PROMPT 1
Reproduce verbatim the part of the records that starts with the line containing "Заказные коллекции" and continues through the last line of the records.

========================================

0

I unfortunately have little to no experience with Git as for years I have used alternative offline source control products.

I have inherited a project which is managed through Github and I am just trying to work out the best practice for managing two separate repos (staging and production).

I have setup two different remotes, lets call them "origin" and "prod". Origin is pointing to the staging repo and "prod" pointing to the production repo.

I understand that I can select the remote I wish to "push" to:

git push origin main

But taking a step back from the push, when I add and commit, these aren't tied back to a repo. So is there a way I can group commit changes for specific repos?

For example,

git add README.md
git commit -am "FIRST COMMIT"

git add test1234.html
git add test5678.html
git commit -am "SECOND COMMIT"

Can I push both of these commits to the "origin" repo and just the first commit to the "prod" repo?

Sami.C
  • 561
  • 1
  • 11
  • 24
  • You are not _visualizing_ what goes on in git correctly. What you push into remotes are _branches_.... and branches are made up of commits one after the other (what you commit locally).... so, what you want to get is _the right sequence of commits_ in (two? I would assume) branches so that you can push each one to a separate repo. – eftshift0 Oct 26 '22 at 07:20

1 Answers1

1

Can I push both of these commits to the "origin" repo and just the first commit to the "prod" repo?

Yes, but not sustainably long-term.

Here's the first set of things you need to know when using Git:

  • A Git repository is, at its heart, two databases:

    • One database contains commits and other internal Git objects. Each commit stores, indirectly, all the files that go with that particular commit; we'll talk about this more in a moment; but this means that the objects database holds the files, in a commit-oriented fashion. The objects in this objects database are read-only: nothing can change any object once it's stored, and the database itself is essentially append-only. Retrieving an object from the database requires knowing its "object number" (a big ugly random-looking hash ID).

========================================

PROMPT 2
According to the comment in the Git forum thread, what is it that gets pushed into remotes?

========================================

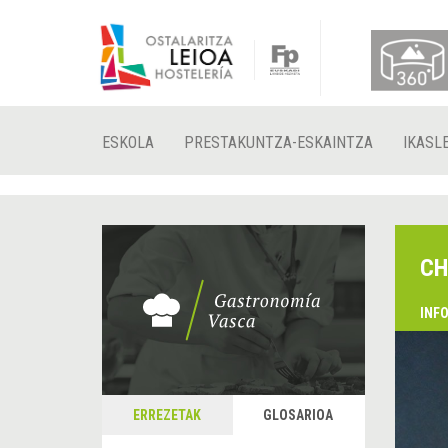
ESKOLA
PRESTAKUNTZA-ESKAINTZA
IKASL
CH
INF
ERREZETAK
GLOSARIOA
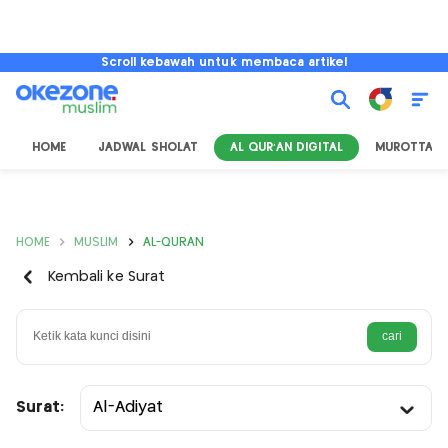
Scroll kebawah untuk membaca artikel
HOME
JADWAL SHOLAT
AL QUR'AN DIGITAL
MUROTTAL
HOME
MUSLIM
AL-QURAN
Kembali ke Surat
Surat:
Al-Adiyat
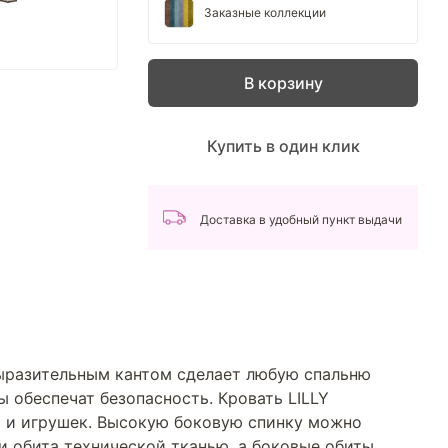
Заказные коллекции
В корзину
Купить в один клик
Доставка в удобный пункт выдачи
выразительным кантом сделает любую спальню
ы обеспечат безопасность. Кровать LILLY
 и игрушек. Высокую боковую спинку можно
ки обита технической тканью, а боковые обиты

========================================

RESPONSE AREA 1
Заказные коллекции
В корзину
Купить в один клик
Доставка в удобный пункт выдачи
выразительным кантом сделает любую спальню
ы обеспечат безопасность. Кровать LILLY
 и игрушек. Высокую боковую спинку можно
ки обита технической тканью, а боковые обиты

RESPONSE AREA 2
Branches.